No surprise there, not with the Bears playing the Cowboys on “Monday Night Football.”

Here’s the odd part: The place had a good feeling. In fact, on some level, it felt better than U.S. Cellular Field did on Sunday, with the White Sox trying to hang on to their unexpected chance to win the American League Central.

The Cubs are ending 2012 against the only team they have outperformed, the Astros, yet Tony Campana was happily making like a whippet during batting practice. He must have covered 100 feet trying to get to one fly ball, while the crowd around the batting cage laughed and joked like kids on spring break.

Unlike many of their fans, these guys don’t measure the season by the standings. And they know they have a couple more seasons to get it together before they have to do the hard part, winning.

“(We’re) definitely going the right direction,” manager Dale Sveum said. “There are some growing pains with that, as well. We’re all confident in the plan Theo (Epstein), Jed (Hoyer) and their guys are putting together. We understand where we’ll get to. Sometimes it just takes some time, but we’re all confident in the procedures of it.”

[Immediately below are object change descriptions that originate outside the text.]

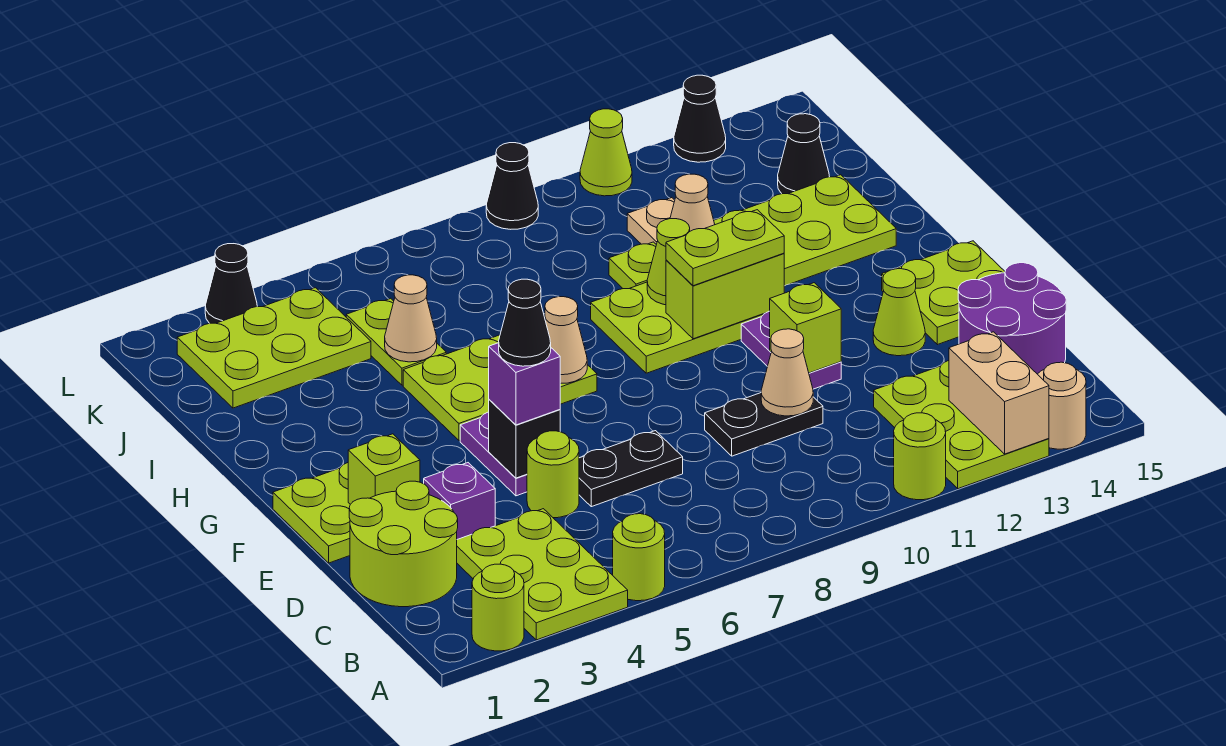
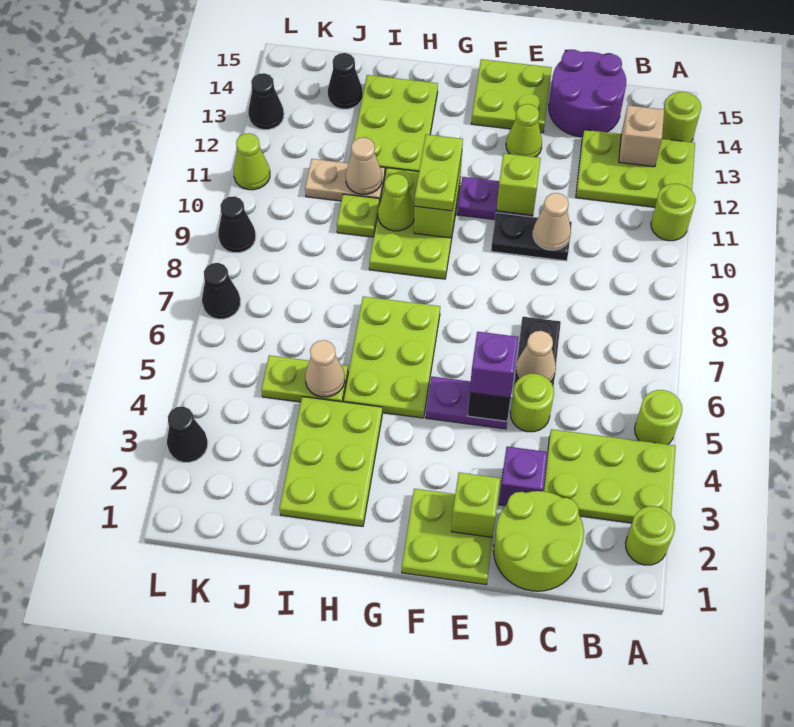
tan 1x2 brick [949,332,1049,454] -> tan 1x1 brick [619,105,664,167]
tan 1x1 round brick [1038,362,1086,449] -> lime 1x1 round brick [662,92,701,142]
black 1x2 plate [705,393,823,456] -> black 1x2 plate turned to [491,213,572,261]
black 1x1 cone [499,279,551,366] -> black 1x1 cone moved to [202,263,240,319]
tan 1x1 cone [545,297,587,384] -> tan 1x1 cone moved to [516,331,556,382]
lime 2x3 plate [177,288,371,408] -> lime 2x3 plate moved to [279,397,382,526]

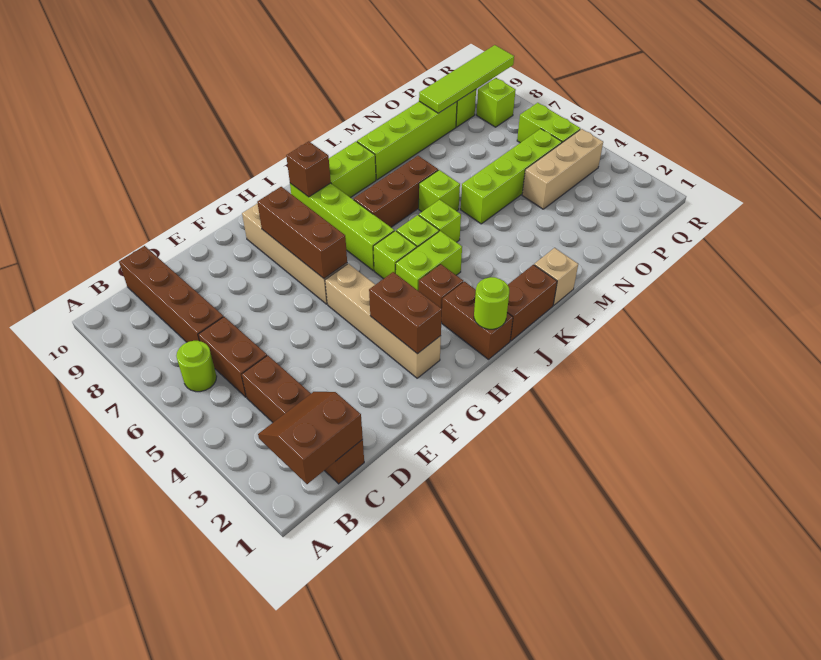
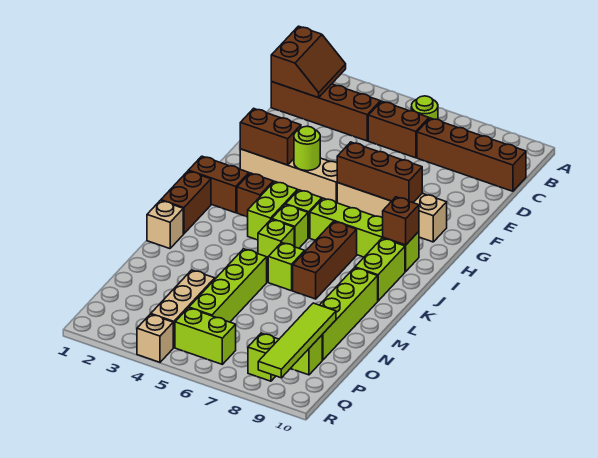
lime 1x1 round brick [474,277,509,329] -> lime 1x1 round brick moved to [294,126,320,171]
none -> tan 1x1 brick [137,314,173,362]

You’ve got to walk before you can run, and even walking feels good when you’re used to being knee-capped this time of year. The Cubs have found a way to turn their losingest season since 1966 into a productive one.

They have done a lot more things right than you would suspect.

For instance:

They’ve found the right manager for the job.

Sveum has been steady as she goes from spring training through the trade-deadline dumping of talent and the September showcases. He just might still be on the job when the Cubs win their second postseason series since 1908, if not the World Series.

Sveum, given a three-year contract when Epstein hired him last November, has created a great atmosphere for players while serving as an extension of the front office.